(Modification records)

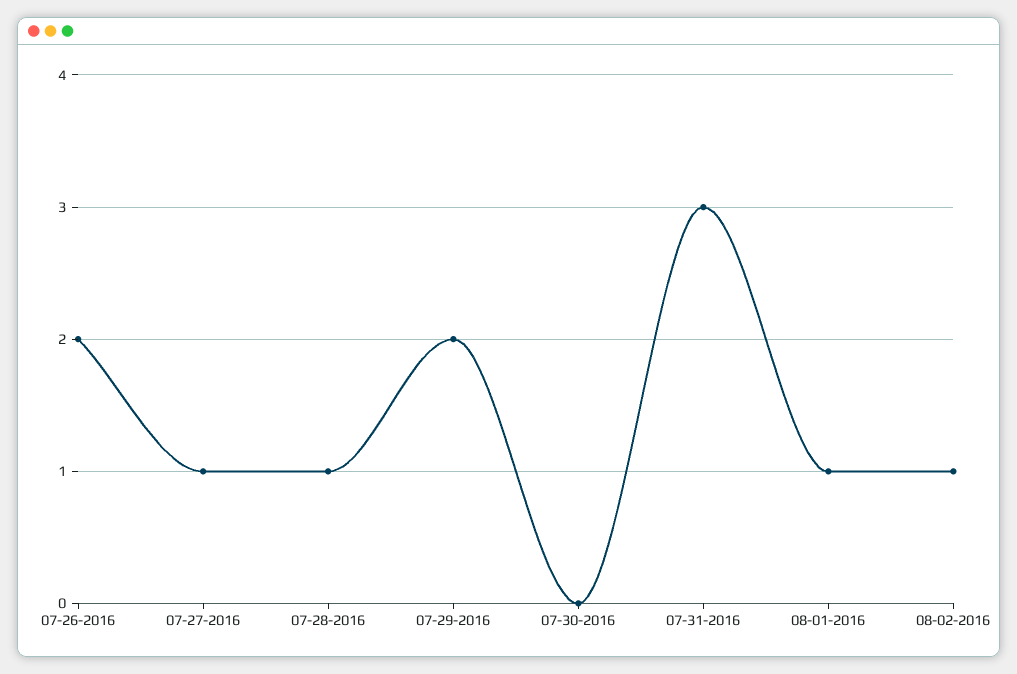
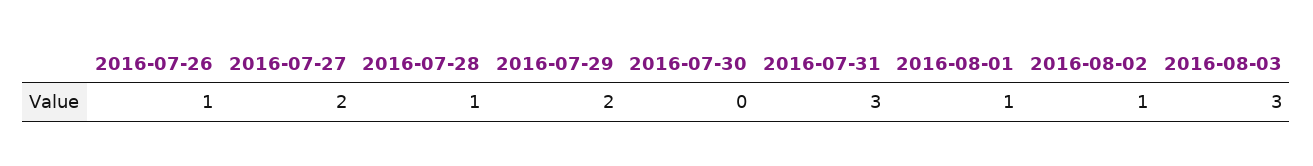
  {
-   "07-26-2016": 2,
+   "07-26-2016": 1,
-   "07-27-2016": 1,
+   "07-27-2016": 2,
    "07-28-2016": 1,
    "07-29-2016": 2,
    "07-30-2016": 0,
    "07-31-2016": 3,
    "08-01-2016": 1,
-   "08-02-2016": 1
+   "08-02-2016": 1,
+   "2016-08-03": 3
  }

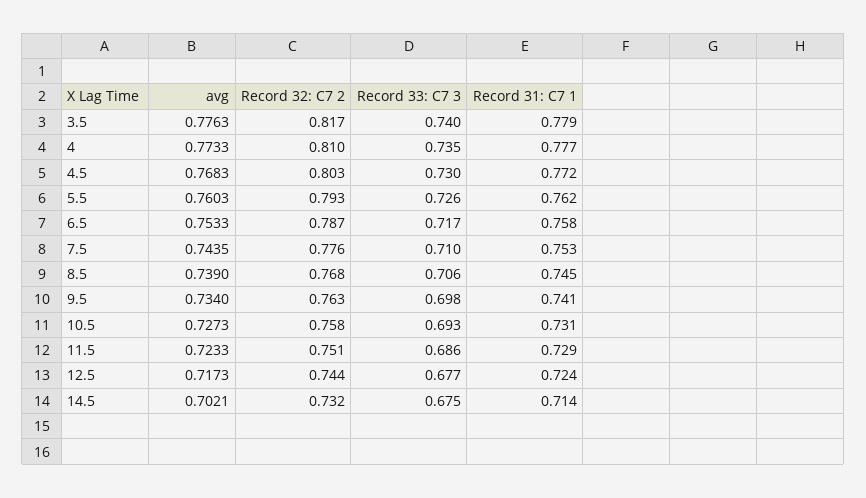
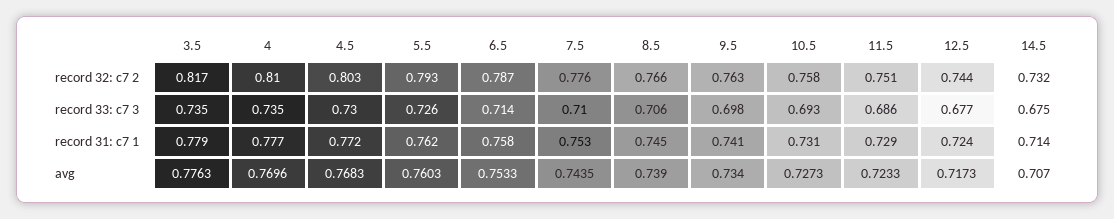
  {
    "avg": {
      "3.5": 0.7763,
-     "4": 0.7733,
+     "4": 0.7696,
      "4.5": 0.7683,
      "5.5": 0.7603,
      "6.5": 0.7533,
      "7.5": 0.7435,
      "8.5": 0.739,
      "9.5": 0.734,
      "10.5": 0.7273,
      "11.5": 0.7233,
      "12.5": 0.7173,
-     "14.5": 0.7021
+     "14.5": 0.707
    },
    "Record 32: C7 2": {
      "3.5": 0.817,
      "4": 0.81,
      "4.5": 0.803,
      "5.5": 0.793,
      "6.5": 0.787,
      "7.5": 0.776,
-     "8.5": 0.768,
+     "8.5": 0.766,
      "9.5": 0.763,
      "10.5": 0.758,
      "11.5": 0.751,
      "12.5": 0.744,
      "14.5": 0.732
    },
    "Record 33: C7 3": {
-     "3.5": 0.74,
+     "3.5": 0.735,
      "4": 0.735,
      "4.5": 0.73,
      "5.5": 0.726,
-     "6.5": 0.717,
+     "6.5": 0.714,
      "7.5": 0.71,
      "8.5": 0.706,
      "9.5": 0.698,
      "10.5": 0.693,
      "11.5": 0.686,
      "12.5": 0.677,
      "14.5": 0.675
    },
    "Record 31: C7 1": {
      "3.5": 0.779,
      "4": 0.777,
      "4.5": 0.772,
      "5.5": 0.762,
      "6.5": 0.758,
      "7.5": 0.753,
      "8.5": 0.745,
      "9.5": 0.741,
      "10.5": 0.731,
      "11.5": 0.729,
      "12.5": 0.724,
      "14.5": 0.714
    }
  }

** WHAT YOU SHOULD DO **
Omit every image. Quote each record exactly.

** WRITTEN SOLUTION **
  {
-   "07-26-2016": 2,
+   "07-26-2016": 1,
-   "07-27-2016": 1,
+   "07-27-2016": 2,
    "07-28-2016": 1,
    "07-29-2016": 2,
    "07-30-2016": 0,
    "07-31-2016": 3,
    "08-01-2016": 1,
-   "08-02-2016": 1
+   "08-02-2016": 1,
+   "2016-08-03": 3
  }

  {
    "avg": {
      "3.5": 0.7763,
-     "4": 0.7733,
+     "4": 0.7696,
      "4.5": 0.7683,
      "5.5": 0.7603,
      "6.5": 0.7533,
      "7.5": 0.7435,
      "8.5": 0.739,
      "9.5": 0.734,
      "10.5": 0.7273,
      "11.5": 0.7233,
      "12.5": 0.7173,
-     "14.5": 0.7021
+     "14.5": 0.707
    },
    "Record 32: C7 2": {
      "3.5": 0.817,
      "4": 0.81,
      "4.5": 0.803,
      "5.5": 0.793,
      "6.5": 0.787,
      "7.5": 0.776,
-     "8.5": 0.768,
+     "8.5": 0.766,
      "9.5": 0.763,
      "10.5": 0.758,
      "11.5": 0.751,
      "12.5": 0.744,
      "14.5": 0.732
    },
    "Record 33: C7 3": {
-     "3.5": 0.74,
+     "3.5": 0.735,
      "4": 0.735,
      "4.5": 0.73,
      "5.5": 0.726,
-     "6.5": 0.717,
+     "6.5": 0.714,
      "7.5": 0.71,
      "8.5": 0.706,
      "9.5": 0.698,
      "10.5": 0.693,
      "11.5": 0.686,
      "12.5": 0.677,
      "14.5": 0.675
    },
    "Record 31: C7 1": {
      "3.5": 0.779,
      "4": 0.777,
      "4.5": 0.772,
      "5.5": 0.762,
      "6.5": 0.758,
      "7.5": 0.753,
      "8.5": 0.745,
      "9.5": 0.741,
      "10.5": 0.731,
      "11.5": 0.729,
      "12.5": 0.724,
      "14.5": 0.714
    }
  }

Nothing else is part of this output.